+++ Text block
The FAST and also EASY and therefore CHEAP way to do it is to divide by volume and round off the result to the nearest integer value.

(compare how an anti-aliased image or font looks compared to a non-anti-aliased one "jagged edges". The principle is similar with audio)
CSMR
Most DACs take more than 16/44; at least 24/96. Just send 24/96 output. Don't need to worry about dither then I don't think.
puntloos
QUOTE (CSMR @ Aug 4 2006, 07:42) *
Most DACs take more than 16/44; at least 24/96. Just send 24/96 output. Don't need to worry about dither then I don't think.


My DAC doesn't sad.gif
filR
Just as a followup in case some day someone happens to be searching for this information..


According to C'T (a german computer magazine), the Mac Minis sound card has the following specifications. Please forgive my crude translations, sadly I am not a pro at audio-lingo.

Analog Output:
Signal-to-Noise Ratio (Rauschabstand): 70dBA
Dynamic (Dynamik): 71dBA
Distoration (Klirrfaktor): 0,042%
Frequency Divergence (Frequenzgangabweichung): 4,8dB
Line-In Dynamic: 72dBA
Line-In Distoration: 0,038%

Digital Output/Input:
44,1, 48 and 96kHz


ps // I really like the noise level of my Mac Mini. The tests conducted placed the Mac Mini between 0,2 and 0,3 Sone (idle and load).
JeanLuc
With these specs, I'd go for digital SPDIF output ... a frequency divergence of 4,8 dB with a rather low SNR of 70 dBA (most analog tapedecks reached that value) doesn't seem to be better than what your receiver has to offer.

Does the Mac Mini's sound controller perform internal resampling or does oit allow for bit-true output ?
filR
QUOTE (JeanLuc @ Aug 13 2006, 23:20) *
With these specs, I'd go for digital SPDIF output ... a frequency divergence of 4,8 dB with a rather low SNR of 70 dBA (most analog tapedecks reached that value) doesn't seem to be better than what your receiver has to offer.
++++++
+++ Available data
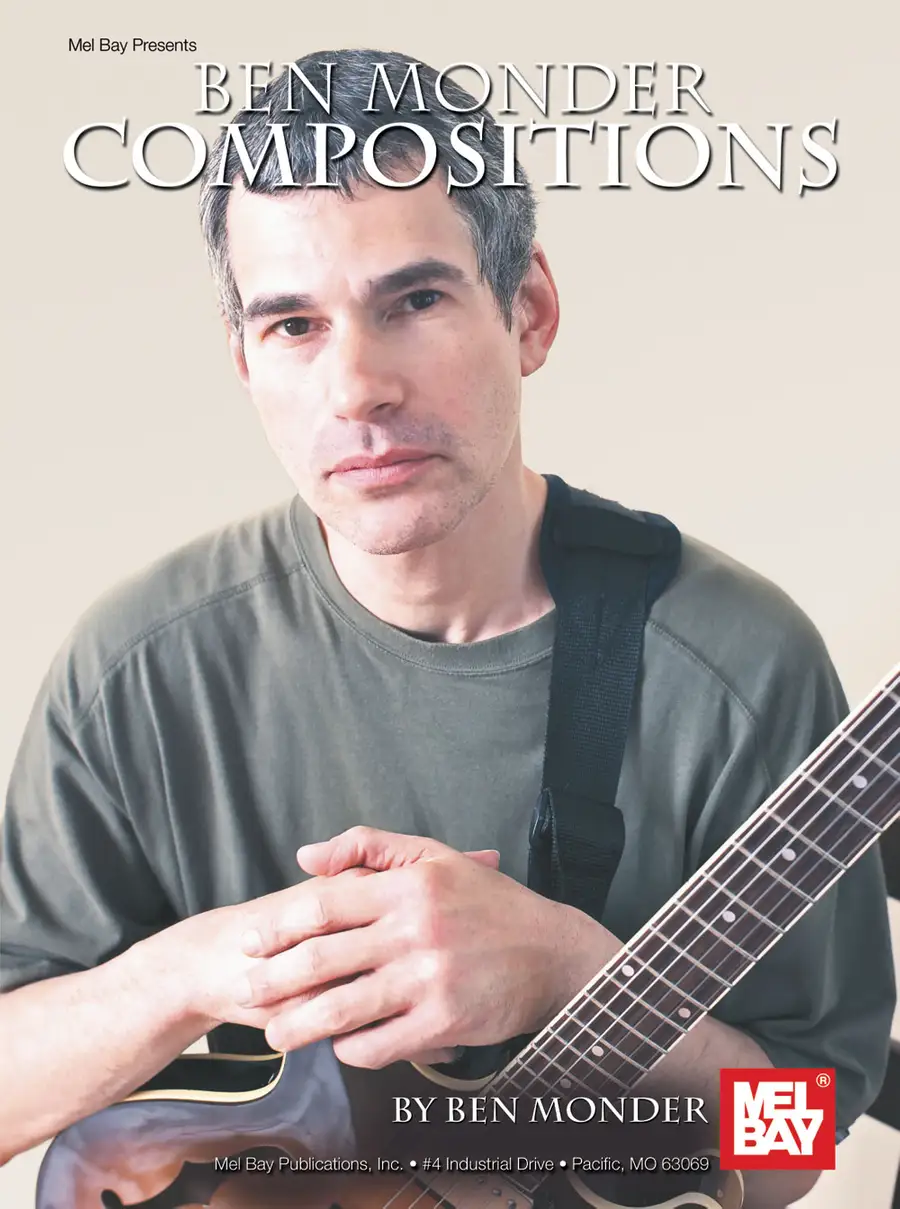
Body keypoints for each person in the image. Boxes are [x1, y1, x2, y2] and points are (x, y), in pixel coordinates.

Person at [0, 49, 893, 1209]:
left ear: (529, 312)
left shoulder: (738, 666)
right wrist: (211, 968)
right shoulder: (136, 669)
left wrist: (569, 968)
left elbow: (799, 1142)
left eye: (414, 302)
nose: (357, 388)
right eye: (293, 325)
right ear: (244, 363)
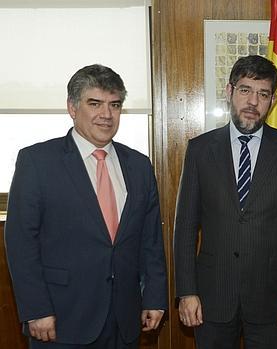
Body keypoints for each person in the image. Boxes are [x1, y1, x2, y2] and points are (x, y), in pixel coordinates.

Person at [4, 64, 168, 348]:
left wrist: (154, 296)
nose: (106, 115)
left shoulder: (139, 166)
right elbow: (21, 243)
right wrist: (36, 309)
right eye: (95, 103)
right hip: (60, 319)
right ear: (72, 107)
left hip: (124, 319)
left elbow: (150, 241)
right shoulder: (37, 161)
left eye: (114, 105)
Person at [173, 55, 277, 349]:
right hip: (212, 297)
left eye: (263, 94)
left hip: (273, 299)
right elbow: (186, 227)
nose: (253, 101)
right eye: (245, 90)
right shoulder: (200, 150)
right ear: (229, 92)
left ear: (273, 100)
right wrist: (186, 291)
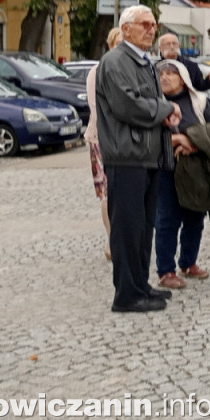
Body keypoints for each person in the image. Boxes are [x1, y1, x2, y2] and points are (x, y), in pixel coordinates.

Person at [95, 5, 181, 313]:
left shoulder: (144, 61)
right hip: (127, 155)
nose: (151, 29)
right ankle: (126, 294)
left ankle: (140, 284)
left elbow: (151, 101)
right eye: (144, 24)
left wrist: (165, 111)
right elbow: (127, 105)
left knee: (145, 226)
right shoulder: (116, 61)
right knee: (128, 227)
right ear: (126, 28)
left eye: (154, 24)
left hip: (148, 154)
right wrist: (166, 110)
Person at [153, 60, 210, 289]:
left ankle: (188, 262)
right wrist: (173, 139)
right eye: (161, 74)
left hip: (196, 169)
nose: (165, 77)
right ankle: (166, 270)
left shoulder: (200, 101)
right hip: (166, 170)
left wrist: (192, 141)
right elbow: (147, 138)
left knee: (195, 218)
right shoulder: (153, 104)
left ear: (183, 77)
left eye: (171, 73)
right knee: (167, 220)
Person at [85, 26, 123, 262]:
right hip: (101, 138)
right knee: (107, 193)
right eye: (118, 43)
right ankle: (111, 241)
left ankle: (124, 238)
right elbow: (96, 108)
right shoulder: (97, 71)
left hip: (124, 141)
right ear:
++++++
# [Exercises to complete]
1 > Answer these questions about the forum thread on the Mac Mini's sound card.
(a) According to CSMR, what output do most DACs take at minimum?
(b) What signal-to-noise ratio does the thread list for the Mac Mini's analog output?
(c) Between which two values did the tests place the Mac Mini's noise level?
2 > Reproduce a part of the forum thread verbatim, beginning at the words "ps // I really" and stopping after the words "bit-true output ?".
The items have no connection to the forum thread.

# [Exercise solutions]
1 >
(a) At least 24/96.
(b) 70dBA.
(c) Between 0,2 and 0,3 Sone (idle and load).

2 >
ps // I really like the noise level of my Mac Mini. The tests conducted placed the Mac Mini between 0,2 and 0,3 Sone (idle and load).
JeanLuc
With these specs, I'd go for digital SPDIF output ... a frequency divergence of 4,8 dB with a rather low SNR of 70 dBA (most analog tapedecks reached that value) doesn't seem to be better than what your receiver has to offer.

Does the Mac Mini's sound controller perform internal resampling or does oit allow for bit-true output ?